[Transcribed page contents]
◇ ◇ ◇ ◇ ◇
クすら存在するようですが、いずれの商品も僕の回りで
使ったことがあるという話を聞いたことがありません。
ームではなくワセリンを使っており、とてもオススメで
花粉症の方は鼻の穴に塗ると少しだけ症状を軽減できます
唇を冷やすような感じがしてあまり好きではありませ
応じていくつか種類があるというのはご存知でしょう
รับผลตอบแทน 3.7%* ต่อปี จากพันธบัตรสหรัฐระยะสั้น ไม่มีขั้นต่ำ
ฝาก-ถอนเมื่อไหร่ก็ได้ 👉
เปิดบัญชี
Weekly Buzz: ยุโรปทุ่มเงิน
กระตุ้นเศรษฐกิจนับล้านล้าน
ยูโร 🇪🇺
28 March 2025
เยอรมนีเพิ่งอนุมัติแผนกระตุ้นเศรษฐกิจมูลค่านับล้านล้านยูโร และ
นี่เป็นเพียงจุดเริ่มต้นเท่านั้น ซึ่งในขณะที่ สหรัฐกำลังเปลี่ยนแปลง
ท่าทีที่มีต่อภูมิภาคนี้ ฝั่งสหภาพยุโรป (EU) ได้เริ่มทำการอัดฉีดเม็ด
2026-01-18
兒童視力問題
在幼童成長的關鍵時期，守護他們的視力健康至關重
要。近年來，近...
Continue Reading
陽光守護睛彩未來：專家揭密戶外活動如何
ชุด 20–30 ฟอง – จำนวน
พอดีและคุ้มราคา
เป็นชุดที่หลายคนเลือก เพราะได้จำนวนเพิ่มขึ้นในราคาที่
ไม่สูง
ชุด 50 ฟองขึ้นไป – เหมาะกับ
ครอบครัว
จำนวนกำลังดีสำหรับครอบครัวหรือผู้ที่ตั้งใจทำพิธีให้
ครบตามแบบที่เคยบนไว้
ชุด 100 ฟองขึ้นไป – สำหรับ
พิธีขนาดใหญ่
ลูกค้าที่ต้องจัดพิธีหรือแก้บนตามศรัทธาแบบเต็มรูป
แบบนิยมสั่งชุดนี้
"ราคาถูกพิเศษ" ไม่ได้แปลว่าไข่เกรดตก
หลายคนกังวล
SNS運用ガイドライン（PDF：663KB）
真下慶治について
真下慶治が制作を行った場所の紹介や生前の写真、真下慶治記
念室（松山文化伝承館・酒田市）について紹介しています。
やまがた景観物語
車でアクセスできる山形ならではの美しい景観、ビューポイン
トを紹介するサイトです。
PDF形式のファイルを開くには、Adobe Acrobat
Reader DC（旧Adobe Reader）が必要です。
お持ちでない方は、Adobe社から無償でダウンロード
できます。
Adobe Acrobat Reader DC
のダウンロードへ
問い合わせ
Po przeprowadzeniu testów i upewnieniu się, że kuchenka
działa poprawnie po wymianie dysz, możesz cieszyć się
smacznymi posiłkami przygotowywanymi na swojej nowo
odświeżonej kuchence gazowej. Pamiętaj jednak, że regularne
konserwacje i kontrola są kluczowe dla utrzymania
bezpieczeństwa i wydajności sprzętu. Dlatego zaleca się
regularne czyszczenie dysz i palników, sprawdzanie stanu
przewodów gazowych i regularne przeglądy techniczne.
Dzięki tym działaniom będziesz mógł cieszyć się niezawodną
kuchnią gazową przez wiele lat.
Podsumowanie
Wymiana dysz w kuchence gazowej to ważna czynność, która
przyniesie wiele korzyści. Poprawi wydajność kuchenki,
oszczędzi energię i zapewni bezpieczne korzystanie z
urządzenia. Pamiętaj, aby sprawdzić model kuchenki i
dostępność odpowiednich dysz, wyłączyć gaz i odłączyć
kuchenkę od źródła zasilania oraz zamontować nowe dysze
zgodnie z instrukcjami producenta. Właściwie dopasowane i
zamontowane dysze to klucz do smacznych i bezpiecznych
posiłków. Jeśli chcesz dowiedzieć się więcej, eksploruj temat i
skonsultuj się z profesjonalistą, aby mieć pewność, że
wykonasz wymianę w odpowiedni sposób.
◇ ◇ ◇ ◇ ◇
▶ EXERCISE GOAL
Repeat the entries above verbatim, but only from the line that has "ครบตามแบบที่เคยบนไว้" down to the line that has "konserwacje i kontrola", inclusive.

▶ THE ANSWER
ครบตามแบบที่เคยบนไว้
ชุด 100 ฟองขึ้นไป – สำหรับ
พิธีขนาดใหญ่
ลูกค้าที่ต้องจัดพิธีหรือแก้บนตามศรัทธาแบบเต็มรูป
แบบนิยมสั่งชุดนี้
"ราคาถูกพิเศษ" ไม่ได้แปลว่าไข่เกรดตก
หลายคนกังวล
SNS運用ガイドライン（PDF：663KB）
真下慶治について
真下慶治が制作を行った場所の紹介や生前の写真、真下慶治記
念室（松山文化伝承館・酒田市）について紹介しています。
やまがた景観物語
車でアクセスできる山形ならではの美しい景観、ビューポイン
トを紹介するサイトです。
PDF形式のファイルを開くには、Adobe Acrobat
Reader DC（旧Adobe Reader）が必要です。
お持ちでない方は、Adobe社から無償でダウンロード
できます。
Adobe Acrobat Reader DC
のダウンロードへ
問い合わせ
Po przeprowadzeniu testów i upewnieniu się, że kuchenka
działa poprawnie po wymianie dysz, możesz cieszyć się
smacznymi posiłkami przygotowywanymi na swojej nowo
odświeżonej kuchence gazowej. Pamiętaj jednak, że regularne
konserwacje i kontrola są kluczowe dla utrzymania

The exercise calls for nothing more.